Well, not so confusing, but accidentally printing negative matches. Once it locked up my shell instance, and I had to ssh in again to kill it.

rattray wrote at 2020-11-06 00:17:18:

How many of these gotchas exist with ripgrep?

NathanOsullivan wrote at 2020-11-06 03:14:44:

Most of them are shell gotchas, and so would apply to rg

jftuga wrote at 2020-11-06 04:08:06:

On Windows, if you want to match a line ending with $, then you have to use the --crlf option.

When enabled, ripgrep will treat CRLF (\r\n) as a line terminator instead of just \n.

I really wish this was enabled by default on Windows builds.

burntsushi wrote at 2020-11-06 04:34:39:

ripgrep at least won't suffer from the UTF-16 problem. It will automatically handle those files correctly by transcoding to UTF-8.

maest wrote at 2020-11-05 23:18:29:

What's a reasonable grep alias I should add to my .bashrc?

ben509 wrote at 2020-11-06 03:37:47:

The only flag I'd say I want 99% of the time is -E (same as calling egrep) because extended regular expressions are what you almost always want.

A sibling comment suggested -i, other useful flags are -w (find whole words) and -C (change the amount of context around matches), but I don't think I always use those.

A handy function for searching a tree:

  greptree() {
       find "$1" -name "$2" -type f -exec egrep "$3" '{}' +
   }

   greptree . '*.java' 'foo[123]'

That would search all java files in the current tree. One thing people often don't know is that -exec ... {} + in modern 'find' works like piping to xargs.

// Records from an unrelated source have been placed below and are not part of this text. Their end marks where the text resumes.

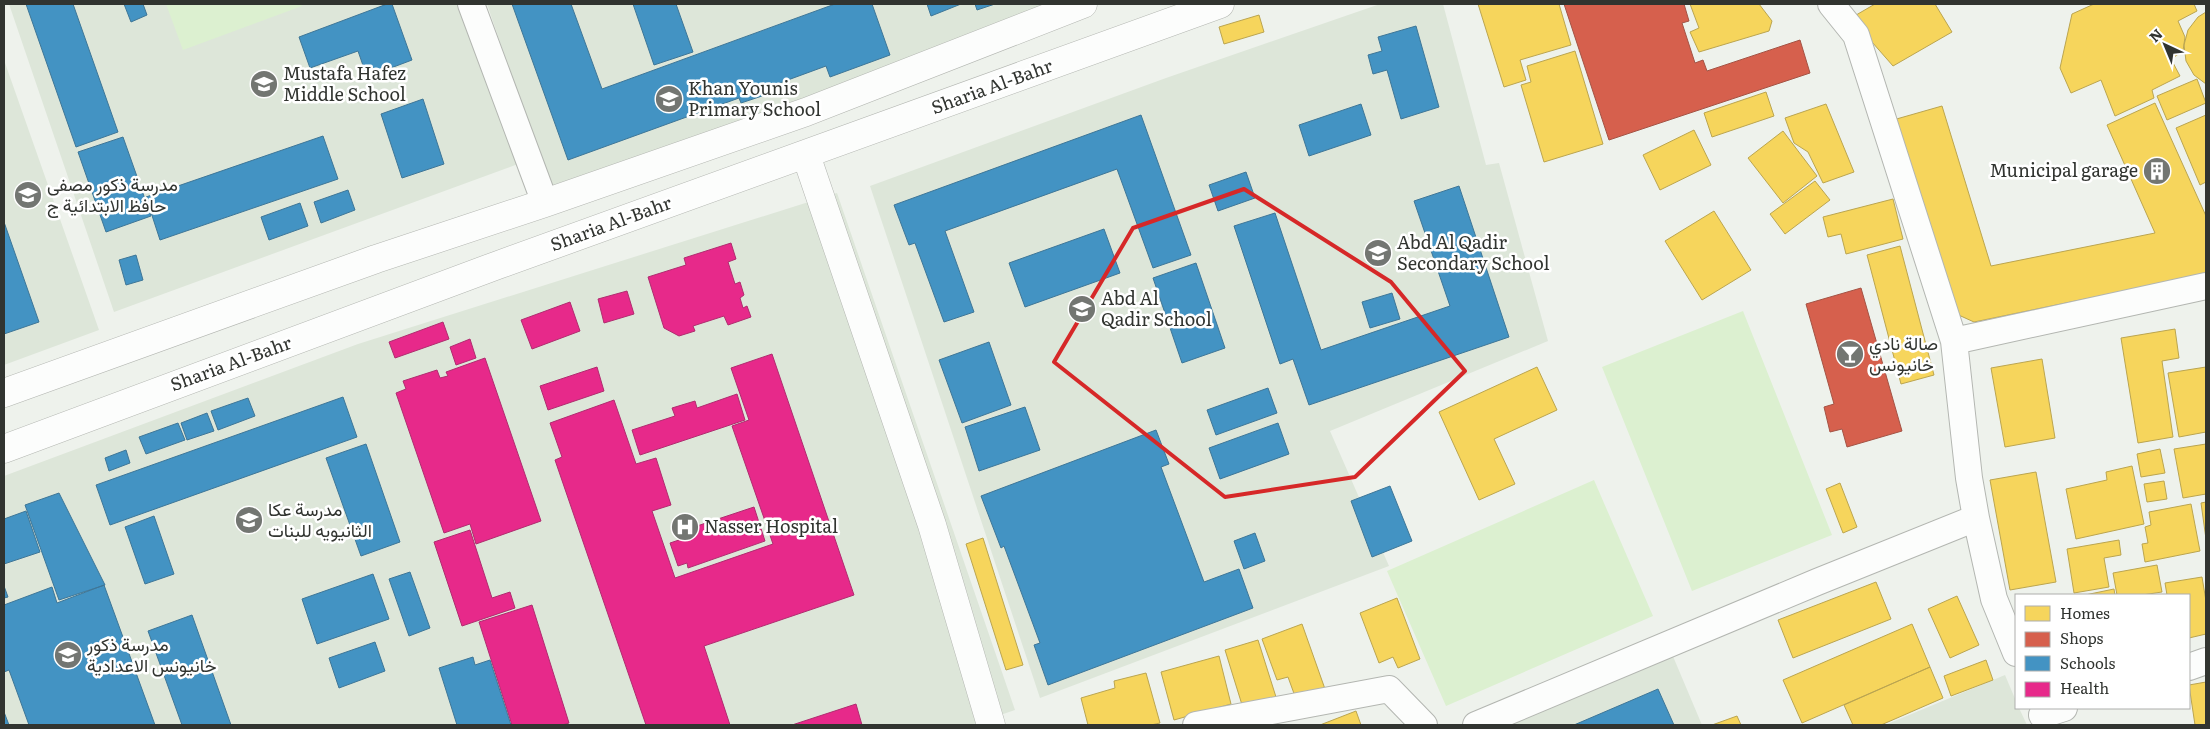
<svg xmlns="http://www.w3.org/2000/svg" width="2210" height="729" viewBox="0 0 2210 729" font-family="Literata,Vazirmatn,serif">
<rect width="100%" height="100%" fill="#eef2ec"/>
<path fill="#dde6d9" d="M9,4H464L518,164L114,312Z
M487,4H1086L550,189Z
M1380,4H1443L1486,165L1499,163L1548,341L1330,431L1389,566L1040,698L870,186L1166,78Z
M4,60L99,330L4,365Z
M837,193L1015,710L971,725H4V476L358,344Z
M1672,654L1702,725H1500Z
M2005,675L2016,701V708H2019L2027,725H1885Z"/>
<path fill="#dcf0d0" d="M166,4H301L302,6L183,50Z
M1743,311L1832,535L1692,591L1602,367Z
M1594,480L1653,616L1446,706L1387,571Z"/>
<path fill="#f6d55c" stroke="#bba54f" d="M1478,4H1559L1571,45L1520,60L1526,80L1504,87Z
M1690,4H1759L1772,21L1769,31L1699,52L1690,32L1699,28Z
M1875,4H1935L1952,32L1893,66L1851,18Z
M2094,4H2194L2197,11L2178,21L2185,37L2183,51L2171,59L2180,76L2152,90L2154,98L2115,116L2101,80L2071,93L2060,68L2072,14Z
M2206,12V84L2194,75L2186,61L2184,45L2188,30L2198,17Z
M1259,15L1264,32L1224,44L1219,27Z
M1575,51L1603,144L1544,162L1521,85L1531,82L1527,66Z
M2197,79L2206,103L2167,120L2157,96Z
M1766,92L1774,116L1712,137L1704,113Z
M2155,103L2206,216V274L1974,322L1952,312L1893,120L1942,106L1991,266L2155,233L2107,125Z
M1826,104L1854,172L1823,183L1808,152L1794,143L1785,118Z
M2206,115V182L2200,185L2176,128Z
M1694,130L1711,165L1660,190L1643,155Z
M1783,131L1817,176L1783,203L1748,158Z
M1815,181L1830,200L1785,234L1770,214Z
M1893,199L1903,239L1846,254L1841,234L1828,237L1823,217Z
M1714,211L1751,270L1702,300L1665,241Z
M1900,246L1934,375L1901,384L1867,255Z
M2175,329L2179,358L2162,361L2173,437L2138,443L2121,338Z
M2042,359L2055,438L2005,447L1991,368Z
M1537,367L1557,410L1494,439L1515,484L1479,500L1439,412Z
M2206,367V432L2179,437L2168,373Z
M2206,444V494L2183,498L2174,449Z
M2160,449L2165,473L2141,477L2137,454Z
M2132,466L2144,524L2076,539L2066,489L2107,480L2106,472Z
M2036,472L2056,582L2010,590L1990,480Z
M2164,481L2167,499L2147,502L2144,484Z
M1840,483L1857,527L1843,533L1826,489Z
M2206,502V539L2201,503Z
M2191,504L2200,551L2145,562L2142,544L2148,543L2145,527L2151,525L2149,512Z
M983,538L1023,665L1006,670L966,544Z
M2119,540L2121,555L2104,558L2109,587L2074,593L2067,549Z
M2157,565L2162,592L2142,595H2117L2113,573Z
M2202,577L2206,601V634L2189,638V595H2167L2165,583Z
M1876,582L1891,619L1793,658L1778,620Z
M2114,589L2115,595H2085Z
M1957,596L1979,645L1950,658L1928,609Z
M1397,598L1420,659L1398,668L1393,657L1379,663L1360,613Z
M1302,624L1325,689L1296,699L1288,677L1277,680L1262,639Z
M1912,624L1930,667L1802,723L1783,680Z
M1258,640L1276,697L1243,708L1225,650Z
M1219,656L1231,704L1174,720L1161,672Z
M1986,660L1993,680L1951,696L1944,676Z
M1930,667L1943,698L1881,725H1853L1844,705Z
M1146,673L1160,723L1151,725H1088L1081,698L1115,688L1114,681Z
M2206,682V725H2195L2189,685Z
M1356,711L1361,725H1320Z
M1737,716L1741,725H1712Z"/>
<path fill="#d6604d" stroke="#a45344" d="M1564,4H1684L1689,21L1682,23L1695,63L1703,60L1707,71L1800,40L1810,73L1609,140Z
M1861,288L1902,431L1847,447L1842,429L1830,432L1824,407L1834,404L1806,304Z"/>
<path fill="#4393c3" stroke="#3e7697" d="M26,4H73L118,132L76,147Z
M124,4H143L147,15L131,22Z
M387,4H392L412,60L367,77L358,51L310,68L299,37Z
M512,4H571L602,89L835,4H872L890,55L830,77L826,66L766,88L768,94L741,103L739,98L568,160Z
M633,4H676L693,52L654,65Z
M927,4H961L931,16Z
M975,4H995L977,10Z
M1416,26L1439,107L1401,119L1387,70L1373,74L1368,55L1382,51L1378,37Z
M423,99L444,164L402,178L381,114Z
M1361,104L1371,135L1309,156L1299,125Z
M1141,115L1191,255L1153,268L1117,169L945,231L974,312L944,322L915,243L909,245L894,205Z
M323,136L338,179L160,240L146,197Z
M123,137L151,216L106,232L78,152Z
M1246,172L1255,198L1218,211L1209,185Z
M1459,186L1509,337L1309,405L1293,359L1280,364L1234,226L1275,213L1321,350L1450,306L1414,201Z
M348,190L355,210L321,223L314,202Z
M300,203L308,226L269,240L261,217Z
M4,222L39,322L4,334Z
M1104,229L1120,273L1025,307L1009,263Z
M136,255L143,280L126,285L119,260Z
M1196,263L1225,348L1182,363L1153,278Z
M1392,293L1400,319L1370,328L1362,302Z
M989,342L1011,405L962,423L939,360Z
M1268,388L1277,413L1216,435L1207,410Z
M343,397L357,437L110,525L96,485Z
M248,398L255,416L218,430L211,411Z
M1025,407L1040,450L979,471L965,427Z
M207,413L214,431L187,440L181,423Z
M178,423L185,440L146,454L139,437Z
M1278,423L1289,454L1220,479L1209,448Z
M1156,430L1169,464L1161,467L1204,582L1239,569L1253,608L1048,685L1034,645L1040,643L1004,546L1001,548L981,496Z
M366,444L400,542L361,556L326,458Z
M126,450L130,463L109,471L105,458Z
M1390,486L1412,541L1372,557L1351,501Z
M59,493L105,585L59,600L25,505Z
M26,511L40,552L4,564V519Z
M154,516L174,574L145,584L125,527Z
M1255,533L1265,561L1244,569L1234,541Z
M410,572L430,628L409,636L389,579Z
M373,574L389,619L317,644L302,599Z
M104,585L155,725H29L9,670L4,672V605L52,587L57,603Z
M4,586L8,597L4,598Z
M192,615L231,725H182L148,631Z
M375,642L385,671L339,688L329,658Z
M473,657L475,665L490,660L511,725H457L439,668Z
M1658,689L1674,725H1574Z
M4,712L9,725H4Z"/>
<path fill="#e7298a" stroke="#b02c6f" d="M731,243L736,259L728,262L735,284L740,282L744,295L740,298L743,308L747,306L751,317L728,325L724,316L693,326L695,331L679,336L664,328L648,277L686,265L684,258Z
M627,291L634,314L604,323L598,299Z
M570,302L580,331L532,349L521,320Z
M443,322L449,339L395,358L389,342Z
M470,339L476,358L456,365L450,347Z
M772,354L854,595L704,646L730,725H646L555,460L562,457L550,423L614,400L636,464L656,458L671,505L652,511L675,578L773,544L732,426L749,420L731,368Z
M485,358L541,521L476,544L470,524L444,533L396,393L406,389L403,381L437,370L440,378L448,376L446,372Z
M597,367L604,391L548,410L540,386Z
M737,394L745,420L640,455L632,430L675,416L672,408L695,401L697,408Z
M754,507L765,541L688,568L687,563L678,566L670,543L679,540L676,533Z
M470,530L492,598L510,592L515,608L462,626L434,542Z
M532,605L569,723L562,725H512L479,622Z
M856,704L862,725H792Z"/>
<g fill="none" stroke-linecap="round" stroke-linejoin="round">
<defs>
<path id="minor" d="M471,4L545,203
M1954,341L2206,286
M1976,518L1994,599L2016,653
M2189,667L2206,661
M2042,715L2064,708
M1196,725L1389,689L1424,725
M1476,725L1817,582L1976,518L1969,478L1954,341L1856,35L1831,4"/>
<path id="tertiary" d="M806,155L932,525L991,725"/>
<path id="secondary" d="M4,393L376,259L545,203L806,112L1083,4
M4,449L498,265L1220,4"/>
</defs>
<use href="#minor" stroke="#b3b6b1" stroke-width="28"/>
<use href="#tertiary" stroke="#b3b6b1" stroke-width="29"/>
<use href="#secondary" stroke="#b3b6b1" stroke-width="29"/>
<use href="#minor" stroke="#fcfdfc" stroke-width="26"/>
<use href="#tertiary" stroke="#fcfdfc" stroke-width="28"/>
<use href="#secondary" stroke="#fcfdfc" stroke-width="28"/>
</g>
<path fill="none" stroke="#d62828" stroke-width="4" stroke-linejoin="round" d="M1244,189L1391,282L1465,371L1355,477L1225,497L1054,362L1133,228Z"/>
<defs>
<symbol id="school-disc" viewBox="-11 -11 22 22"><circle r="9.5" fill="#737672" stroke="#fff"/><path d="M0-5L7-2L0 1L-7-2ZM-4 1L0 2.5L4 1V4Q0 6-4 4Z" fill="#fff"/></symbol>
<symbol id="building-disc" viewBox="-11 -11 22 22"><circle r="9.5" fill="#737672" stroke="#fff"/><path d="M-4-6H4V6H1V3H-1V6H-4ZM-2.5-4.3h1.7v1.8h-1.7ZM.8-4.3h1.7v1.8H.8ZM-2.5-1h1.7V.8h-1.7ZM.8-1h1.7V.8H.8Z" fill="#fff"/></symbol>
<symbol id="bar-disc" viewBox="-11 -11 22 22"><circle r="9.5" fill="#737672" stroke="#fff"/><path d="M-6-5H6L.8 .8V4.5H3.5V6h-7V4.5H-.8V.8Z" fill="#fff"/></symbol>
<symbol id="hospital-disc" viewBox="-11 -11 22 22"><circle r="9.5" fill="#737672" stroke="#fff"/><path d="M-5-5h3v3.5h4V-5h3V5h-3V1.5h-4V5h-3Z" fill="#fff"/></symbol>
</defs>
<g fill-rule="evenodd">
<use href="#school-disc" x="248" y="68" width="32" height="32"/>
<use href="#school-disc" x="653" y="83" width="32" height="32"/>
<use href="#building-disc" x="2141" y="155" width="32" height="32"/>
<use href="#school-disc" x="12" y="179" width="32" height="32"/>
<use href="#school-disc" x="1362" y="237" width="32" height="32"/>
<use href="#school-disc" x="1066" y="293" width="32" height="32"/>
<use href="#bar-disc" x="1834" y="338" width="32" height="32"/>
<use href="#school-disc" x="233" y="504" width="32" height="32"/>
<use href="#hospital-disc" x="669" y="511" width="32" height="32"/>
<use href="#school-disc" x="52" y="639" width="32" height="32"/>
</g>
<g text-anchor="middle" stroke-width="5" stroke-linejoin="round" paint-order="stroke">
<g font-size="18" fill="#313430" stroke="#fff" text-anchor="start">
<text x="283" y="80">Mustafa Hafez<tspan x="283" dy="21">Middle School</tspan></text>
<text x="688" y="95">Khan Younis<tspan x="688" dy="21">Primary School</tspan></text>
<text x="2138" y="177" text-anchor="end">Municipal garage</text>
<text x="47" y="191">مدرسة ذكور مصفى<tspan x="47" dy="21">حافظ الابتدائية ج</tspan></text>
<text x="1397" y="249">Abd Al Qadir<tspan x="1397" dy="21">Secondary School</tspan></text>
<text x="1101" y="305">Abd Al<tspan x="1101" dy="21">Qadir School</tspan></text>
<text x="1869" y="350">صالة نادي<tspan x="1869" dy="21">خانيونس</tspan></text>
<text x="268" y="516">مدرسة عكا<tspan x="268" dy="21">الثانيويه للبنات</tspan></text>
<text x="704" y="533">Nasser Hospital</text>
<text x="87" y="651">مدرسة ذكور<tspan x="87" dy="21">خانيونس الاعدادية</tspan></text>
</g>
<g font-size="18" fill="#313430" stroke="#fff">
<text transform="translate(992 87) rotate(-20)" y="6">Sharia Al-Bahr</text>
<text transform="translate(611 224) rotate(-20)" y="6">Sharia Al-Bahr</text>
<text transform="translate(231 364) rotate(-20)" y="6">Sharia Al-Bahr</text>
</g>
</g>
<rect width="2210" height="729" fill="none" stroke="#313430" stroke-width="10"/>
<rect x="2015" y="594" width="175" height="115" fill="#ffffff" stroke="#adaeac"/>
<rect x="2025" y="606" width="25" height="15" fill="#f6d55c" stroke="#adaeac"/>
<text x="2060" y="619" font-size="15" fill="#313430">Homes</text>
<rect x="2025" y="632" width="25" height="15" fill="#d6604d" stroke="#adaeac"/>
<text x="2060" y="644" font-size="15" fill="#313430">Shops</text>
<rect x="2025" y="656" width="25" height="15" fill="#4393c3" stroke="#adaeac"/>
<text x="2060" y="669" font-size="15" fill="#313430">Schools</text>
<rect x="2025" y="682" width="25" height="15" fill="#e7298a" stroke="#adaeac"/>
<text x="2060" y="694" font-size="15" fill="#313430">Health</text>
<g transform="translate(2165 45) rotate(316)" stroke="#ffffff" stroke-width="4" paint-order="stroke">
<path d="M0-4L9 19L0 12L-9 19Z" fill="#313430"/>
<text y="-8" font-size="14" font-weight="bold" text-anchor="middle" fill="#313430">N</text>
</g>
</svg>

All that said... when I'm searching a tree, I can usually use 'git grep'.

wahern wrote at 2020-11-06 04:43:26:

-exec {} + is better than piping to xargs as it handles filenames with whitespace properly. Otherwise you have to use -print0 and xargs -0 extensions.

Scarbutt wrote at 2020-11-06 04:02:05:

Grep can search recursively:

    grep -Er 'foo[123]' --include='*.java' .

blibble wrote at 2020-11-06 04:57:15:

grep -P to use pcre (i.e. what everyone knows)

xorcist wrote at 2020-11-06 10:19:43:

grep -r --exclude-dir=.git --exclude-dir=.svn --color=auto

opan wrote at 2020-11-06 01:10:33:

I have `gi` aliased to `grep -i`.

m000 wrote at 2020-11-05 21:44:11:

Better title: grep newbie mistakes

chrisshroba wrote at 2020-11-05 22:41:54:

For some of the mistakes (like .* vs '.*') maybe, but I doubt even experienced grep users are aware of all these things (e.g. how \t is interpreted in BRE vs. extended vs. PCRE modes).

gpvos wrote at 2020-11-06 14:37:52:

On a linked page, he recommends to use -P in all cases without mentioning that the BSD greps don't support it. I think "newbie" is a proper description.

m000 wrote at 2020-11-06 14:38:13:

If you need to be told that grep supports different flavours of regular expressions, you are a grep newbie. And although even experienced users may be bit by errors related to the flavour of regular expressions in use, they surely don't need TFA to know the source of the errors.